- **WORK REQUIRED**: Copy every line of text in the material below without changing anything, and omit the pictures.

[Entries drawn from a collection]
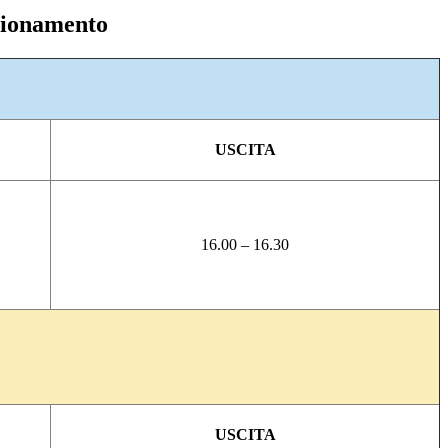
zionamento
USCITA
16.00 – 16.30
USCITA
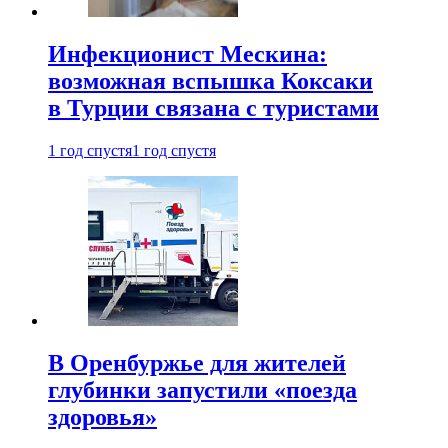
Инфекционист Мескина:
возможная вспышка Коксаки
в Турции связана с туристами
1 год спустя
1 год спустя
В Оренбуржье для жителей
глубинки запустили «поезда
здоровья»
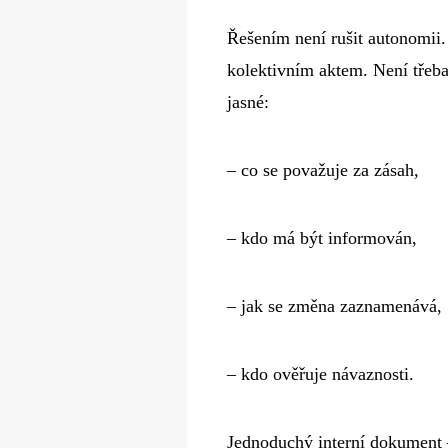
Řešením není rušit autonomii.
kolektivním aktem. Není třeba
jasné:
– co se považuje za zásah,
– kdo má být informován,
– jak se změna zaznamenává,
– kdo ověřuje návaznosti.
Jednoduchý interní dokument 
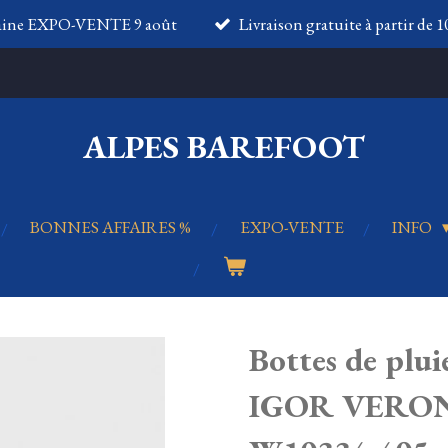
aine EXPO-VENTE 9 août
Livraison gratuite à partir de 
ALPES BAREFOOT
BONNES AFFAIRES %
EXPO-VENTE
INFO
Bottes de plui
IGOR VERON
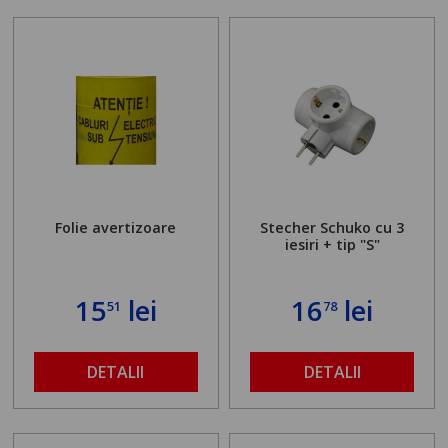
Folie avertizoare
Stecher Schuko cu 3
iesiri + tip "S"
15
lei
16
lei
51
78
DETALII
DETALII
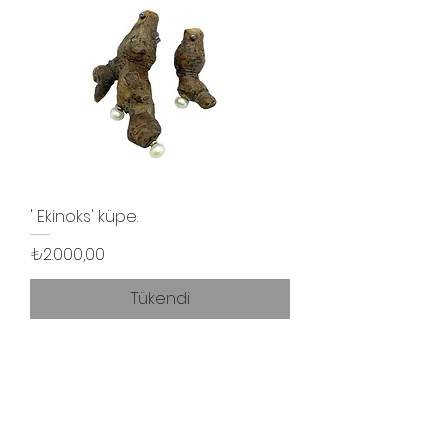
' Ekinoks' küpe.
Fiyat
₺2.000,00
Tükendi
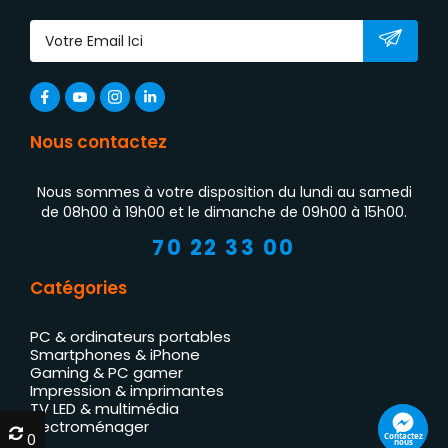
Nous contactez
Nous sommes à votre disposition du lundi au samedi
de 08h00 à 19h00 et le dimanche de 09h00 à 15h00.
70 22 33 00
Catégories
PC & ordinateurs portables
Smartphones & iPhone
Gaming & PC gamer
Impression & imprimantes
TV LED & multimédia
Électroménager
0
0
Contactez
nous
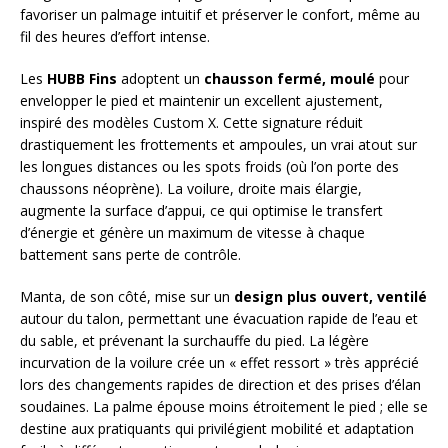
favoriser un palmage intuitif et préserver le confort, même au
fil des heures d’effort intense.
Les
HUBB Fins
adoptent un
chausson fermé, moulé
pour
envelopper le pied et maintenir un excellent ajustement,
inspiré des modèles Custom X. Cette signature réduit
drastiquement les frottements et ampoules, un vrai atout sur
les longues distances ou les spots froids (où l’on porte des
chaussons néoprène). La voilure, droite mais élargie,
augmente la surface d’appui, ce qui optimise le transfert
d’énergie et génère un maximum de vitesse à chaque
battement sans perte de contrôle.
Manta, de son côté, mise sur un
design plus ouvert, ventilé
autour du talon, permettant une évacuation rapide de l’eau et
du sable, et prévenant la surchauffe du pied. La légère
incurvation de la voilure crée un « effet ressort » très apprécié
lors des changements rapides de direction et des prises d’élan
soudaines. La palme épouse moins étroitement le pied ; elle se
destine aux pratiquants qui privilégient mobilité et adaptation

- **OUTPUT OF THE EXERCISE**:
zionamento
USCITA
16.00 – 16.30
USCITA
Инфекционист Мескина:
возможная вспышка Коксаки
в Турции связана с туристами
1 год спустя
1 год спустя
В Оренбуржье для жителей
глубинки запустили «поезда
здоровья»
Řešením není rušit autonomii.
kolektivním aktem. Není třeba
jasné:
– co se považuje za zásah,
– kdo má být informován,
– jak se změna zaznamenává,
– kdo ověřuje návaznosti.
Jednoduchý interní dokument 
aine EXPO-VENTE 9 août
Livraison gratuite à partir de 
ALPES BAREFOOT
BONNES AFFAIRES %
EXPO-VENTE
INFO
Bottes de plui
IGOR VERON
Folie avertizoare
Stecher Schuko cu 3
iesiri + tip "S"
15
lei
16
lei
51
78
DETALII
DETALII
' Ekinoks' küpe.
Fiyat
₺2.000,00
Tükendi
Nous contactez
Nous sommes à votre disposition du lundi au samedi
de 08h00 à 19h00 et le dimanche de 09h00 à 15h00.
70 22 33 00
Catégories
PC & ordinateurs portables
Smartphones & iPhone
Gaming & PC gamer
Impression & imprimantes
TV LED & multimédia
Électroménager
0
0
Contactez
nous
favoriser un palmage intuitif et préserver le confort, même au
fil des heures d’effort intense.
Les
HUBB Fins
adoptent un
chausson fermé, moulé
pour
envelopper le pied et maintenir un excellent ajustement,
inspiré des modèles Custom X. Cette signature réduit
drastiquement les frottements et ampoules, un vrai atout sur
les longues distances ou les spots froids (où l’on porte des
chaussons néoprène). La voilure, droite mais élargie,
augmente la surface d’appui, ce qui optimise le transfert
d’énergie et génère un maximum de vitesse à chaque
battement sans perte de contrôle.
Manta, de son côté, mise sur un
design plus ouvert, ventilé
autour du talon, permettant une évacuation rapide de l’eau et
du sable, et prévenant la surchauffe du pied. La légère
incurvation de la voilure crée un « effet ressort » très apprécié
lors des changements rapides de direction et des prises d’élan
soudaines. La palme épouse moins étroitement le pied ; elle se
destine aux pratiquants qui privilégient mobilité et adaptation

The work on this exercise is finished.